_Your objective_: Repeat word for word the lines from the top of the records through the line containing "Distribusikan panduan kepada tim lapangan.", and skip the pictures.
Top of The input
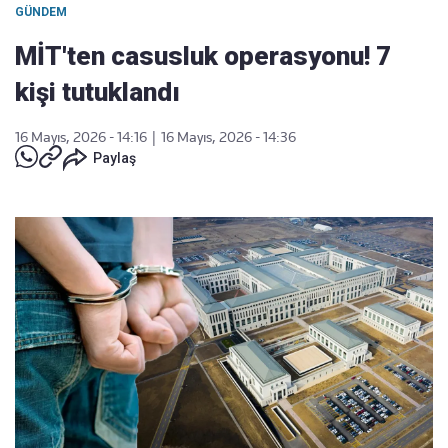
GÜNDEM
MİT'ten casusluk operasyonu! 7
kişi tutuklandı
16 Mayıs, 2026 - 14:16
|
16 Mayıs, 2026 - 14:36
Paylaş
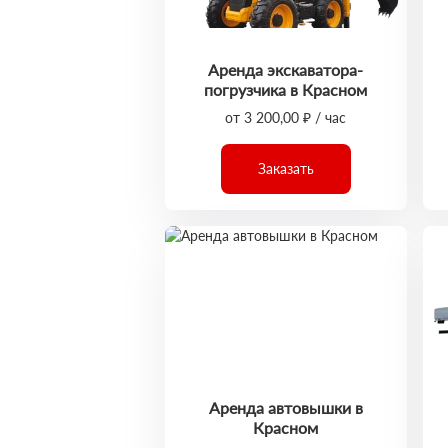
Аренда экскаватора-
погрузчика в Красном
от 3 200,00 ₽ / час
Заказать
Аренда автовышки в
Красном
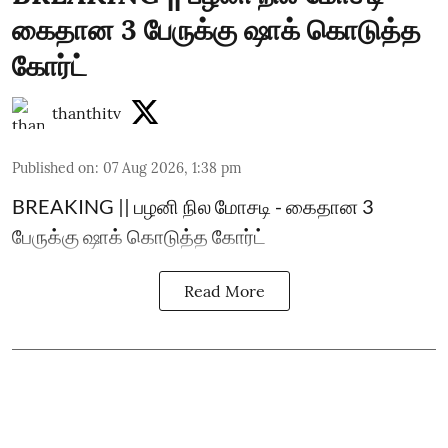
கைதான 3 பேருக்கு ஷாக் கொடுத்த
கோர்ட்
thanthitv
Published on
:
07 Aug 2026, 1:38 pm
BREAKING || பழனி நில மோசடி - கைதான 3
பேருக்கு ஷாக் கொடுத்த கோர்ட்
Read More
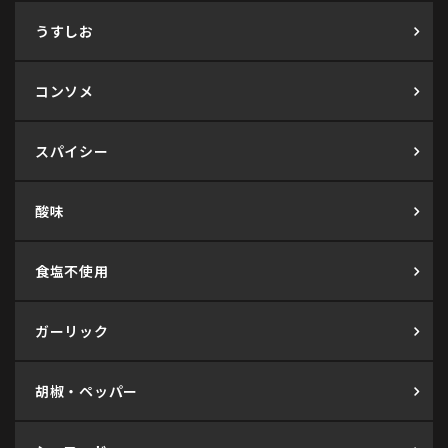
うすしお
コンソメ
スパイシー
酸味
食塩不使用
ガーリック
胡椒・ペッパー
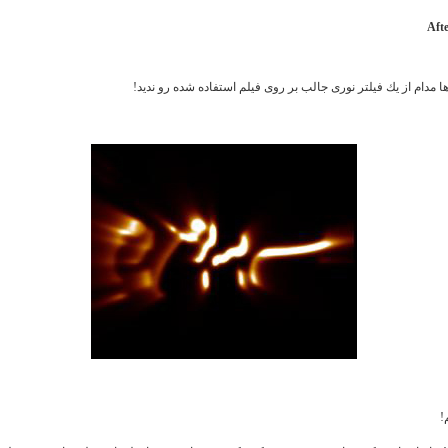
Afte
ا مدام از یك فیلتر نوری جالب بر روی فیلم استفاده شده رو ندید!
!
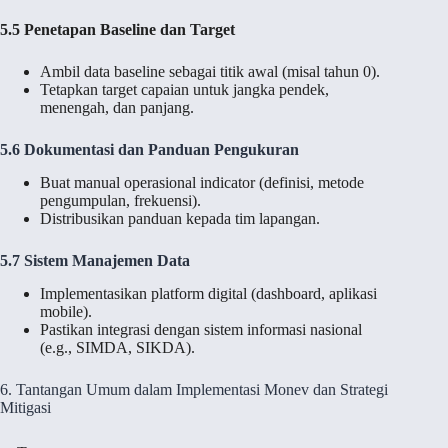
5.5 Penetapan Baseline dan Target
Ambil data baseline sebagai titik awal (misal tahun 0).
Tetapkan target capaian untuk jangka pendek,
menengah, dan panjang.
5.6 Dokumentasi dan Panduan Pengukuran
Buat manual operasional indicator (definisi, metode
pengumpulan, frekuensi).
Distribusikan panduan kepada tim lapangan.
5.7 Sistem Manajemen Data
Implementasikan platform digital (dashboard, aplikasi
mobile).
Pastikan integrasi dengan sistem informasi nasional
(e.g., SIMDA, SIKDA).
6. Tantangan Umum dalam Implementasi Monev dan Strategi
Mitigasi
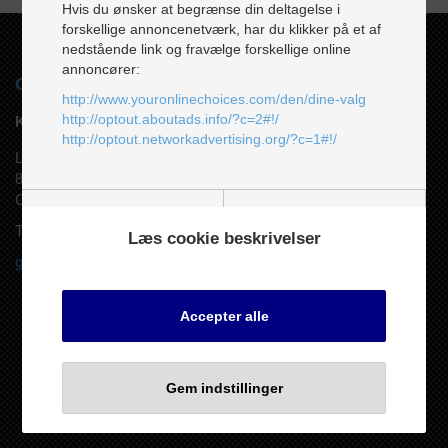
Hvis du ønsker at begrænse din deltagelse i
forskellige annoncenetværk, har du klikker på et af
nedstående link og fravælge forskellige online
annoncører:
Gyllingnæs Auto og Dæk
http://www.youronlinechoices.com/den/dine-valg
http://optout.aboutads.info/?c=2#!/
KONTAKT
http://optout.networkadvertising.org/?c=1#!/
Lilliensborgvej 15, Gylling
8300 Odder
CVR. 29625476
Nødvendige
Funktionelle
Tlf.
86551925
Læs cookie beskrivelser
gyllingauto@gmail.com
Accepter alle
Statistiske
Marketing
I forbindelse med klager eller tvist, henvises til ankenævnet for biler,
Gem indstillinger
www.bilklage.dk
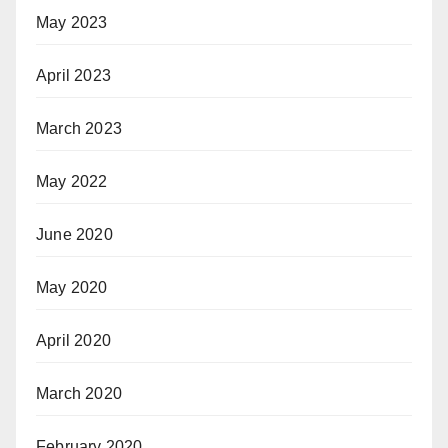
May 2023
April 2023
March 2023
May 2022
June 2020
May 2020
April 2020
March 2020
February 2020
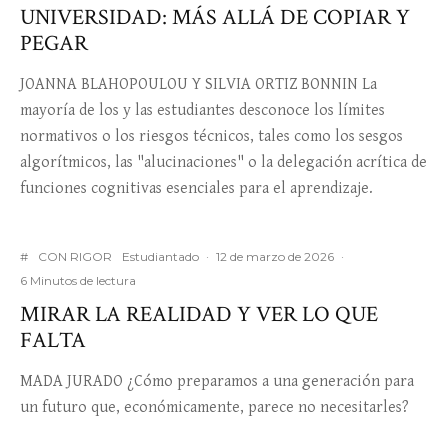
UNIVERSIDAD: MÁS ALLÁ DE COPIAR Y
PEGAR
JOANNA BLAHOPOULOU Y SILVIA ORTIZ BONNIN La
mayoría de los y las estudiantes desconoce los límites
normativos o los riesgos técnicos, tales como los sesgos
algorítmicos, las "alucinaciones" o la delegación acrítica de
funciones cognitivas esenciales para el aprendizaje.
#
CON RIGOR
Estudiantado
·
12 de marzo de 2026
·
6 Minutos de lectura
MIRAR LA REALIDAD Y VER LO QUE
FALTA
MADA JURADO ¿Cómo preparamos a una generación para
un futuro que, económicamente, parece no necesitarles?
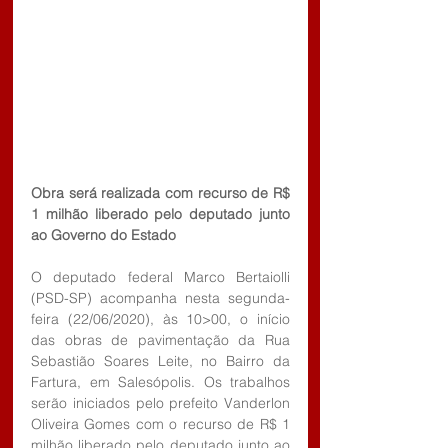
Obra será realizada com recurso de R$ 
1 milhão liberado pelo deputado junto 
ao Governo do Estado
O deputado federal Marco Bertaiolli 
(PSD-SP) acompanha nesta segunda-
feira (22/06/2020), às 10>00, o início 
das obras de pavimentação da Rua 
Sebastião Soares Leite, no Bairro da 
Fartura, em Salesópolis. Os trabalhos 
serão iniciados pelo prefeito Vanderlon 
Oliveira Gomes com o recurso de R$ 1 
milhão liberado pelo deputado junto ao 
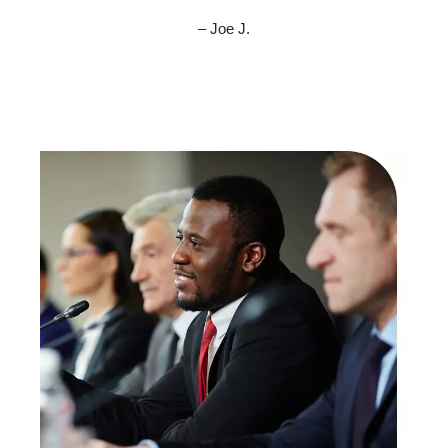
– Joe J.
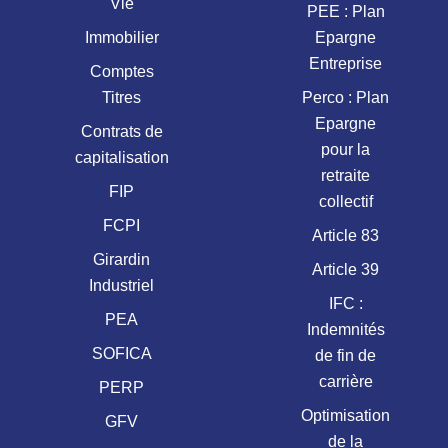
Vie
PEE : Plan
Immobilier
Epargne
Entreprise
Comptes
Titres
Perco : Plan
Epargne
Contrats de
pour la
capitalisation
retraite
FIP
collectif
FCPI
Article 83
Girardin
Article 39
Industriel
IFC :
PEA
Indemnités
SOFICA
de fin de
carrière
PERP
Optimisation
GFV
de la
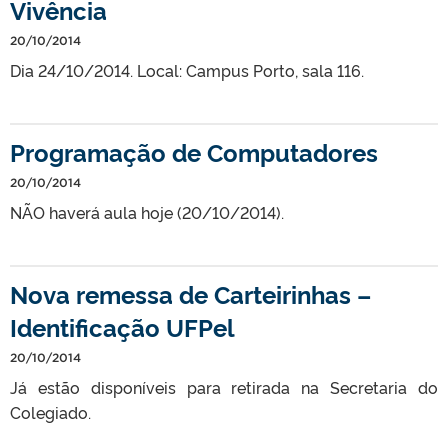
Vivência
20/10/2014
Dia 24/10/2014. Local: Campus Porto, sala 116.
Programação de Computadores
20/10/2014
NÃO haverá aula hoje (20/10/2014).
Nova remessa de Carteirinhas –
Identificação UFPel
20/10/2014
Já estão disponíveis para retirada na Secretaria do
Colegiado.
Bottom of The input
_Exercise output_:
GÜNDEM
MİT'ten casusluk operasyonu! 7
kişi tutuklandı
16 Mayıs, 2026 - 14:16
|
16 Mayıs, 2026 - 14:36
Paylaş
Аренда экскаватора-
погрузчика в Красном
от 3 200,00 ₽ / час
Заказать
Аренда автовышки в
Красном
கைதான 3 பேருக்கு ஷாக் கொடுத்த
கோர்ட்
thanthitv
Published on
:
07 Aug 2026, 1:38 pm
BREAKING || பழனி நில மோசடி - கைதான 3
பேருக்கு ஷாக் கொடுத்த கோர்ட்
Read More
うすしお
コンソメ
スパイシー
酸味
食塩不使用
ガーリック
胡椒・ペッパー
Afte
ا مدام از یك فیلتر نوری جالب بر روی فیلم استفاده شده رو ندید!
!
5.5 Penetapan Baseline dan Target
Ambil data baseline sebagai titik awal (misal tahun 0).
Tetapkan target capaian untuk jangka pendek,
menengah, dan panjang.
5.6 Dokumentasi dan Panduan Pengukuran
Buat manual operasional indicator (definisi, metode
pengumpulan, frekuensi).
Distribusikan panduan kepada tim lapangan.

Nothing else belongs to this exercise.